___ INFORMATION PROVIDED ___
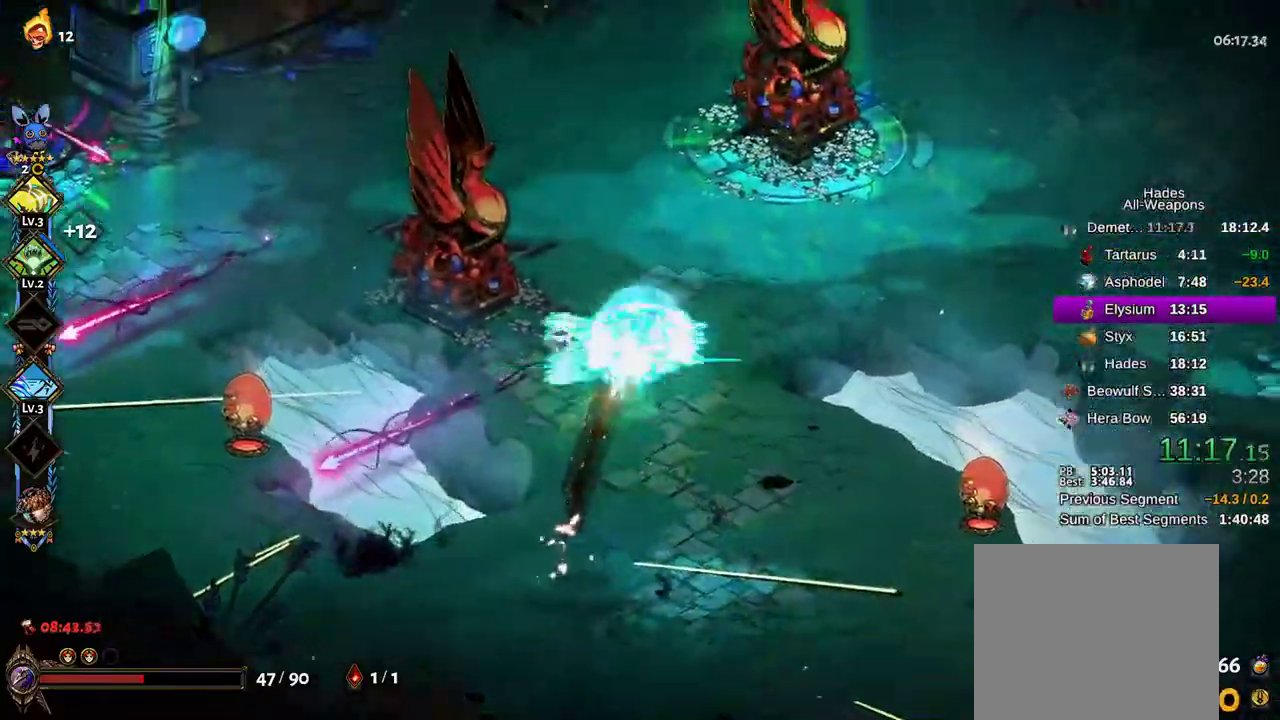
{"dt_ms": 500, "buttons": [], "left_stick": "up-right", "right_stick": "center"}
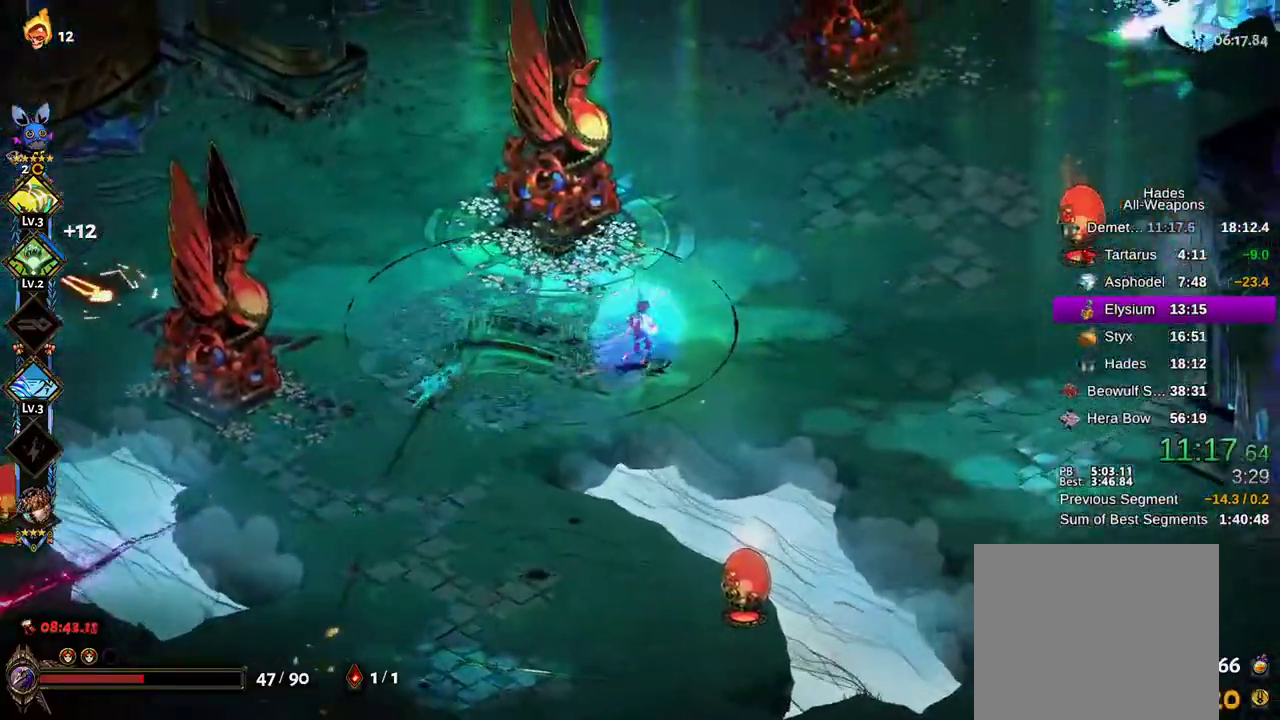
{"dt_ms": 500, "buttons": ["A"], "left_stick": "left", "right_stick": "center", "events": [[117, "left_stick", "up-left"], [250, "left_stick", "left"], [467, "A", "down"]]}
___
___ INFORMATION PROVIDED ___
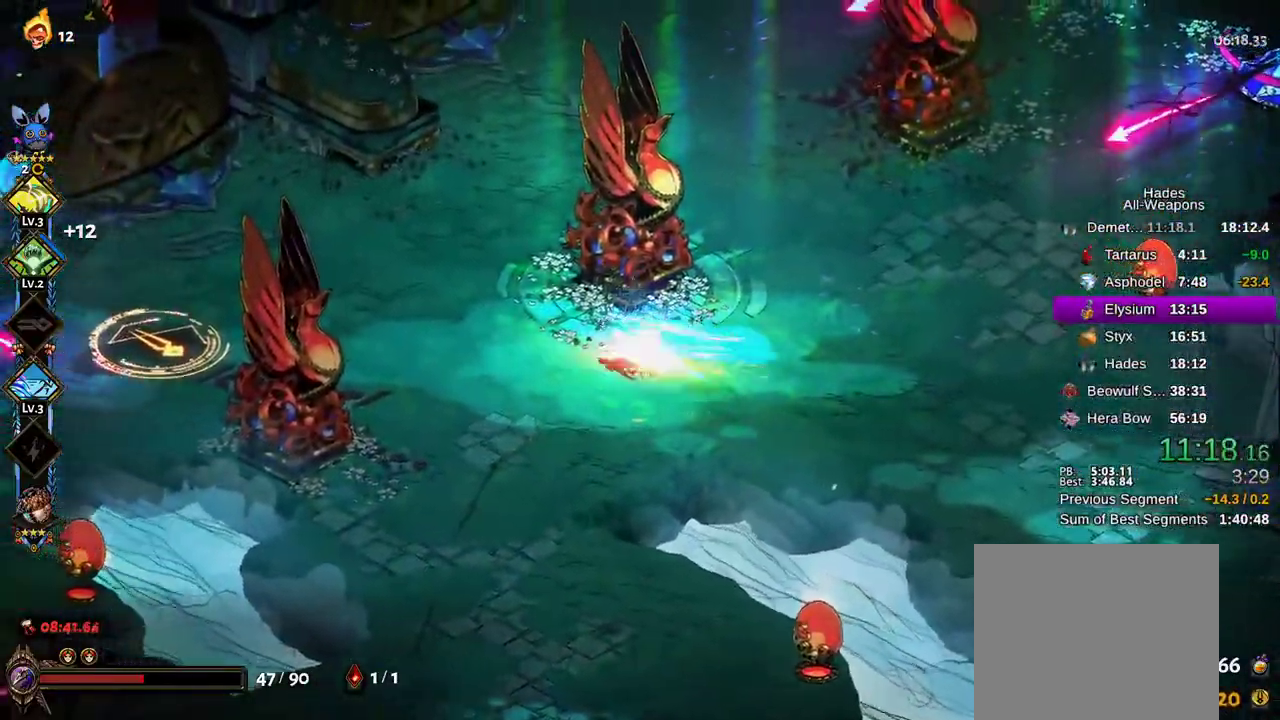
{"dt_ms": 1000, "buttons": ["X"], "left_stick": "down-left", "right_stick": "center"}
___
WHAT YOU SHOULD DO>
Whenever the string "down" shows up in a line of the records, copy that line.

EXERCISE OUTPUT>
{"dt_ms": 500, "buttons": ["A"], "left_stick": "left", "right_stick": "center", "events": [[117, "left_stick", "up-left"], [250, "left_stick", "left"], [467, "A", "down"]]}
{"dt_ms": 1000, "buttons": ["X"], "left_stick": "down-left", "right_stick": "center"}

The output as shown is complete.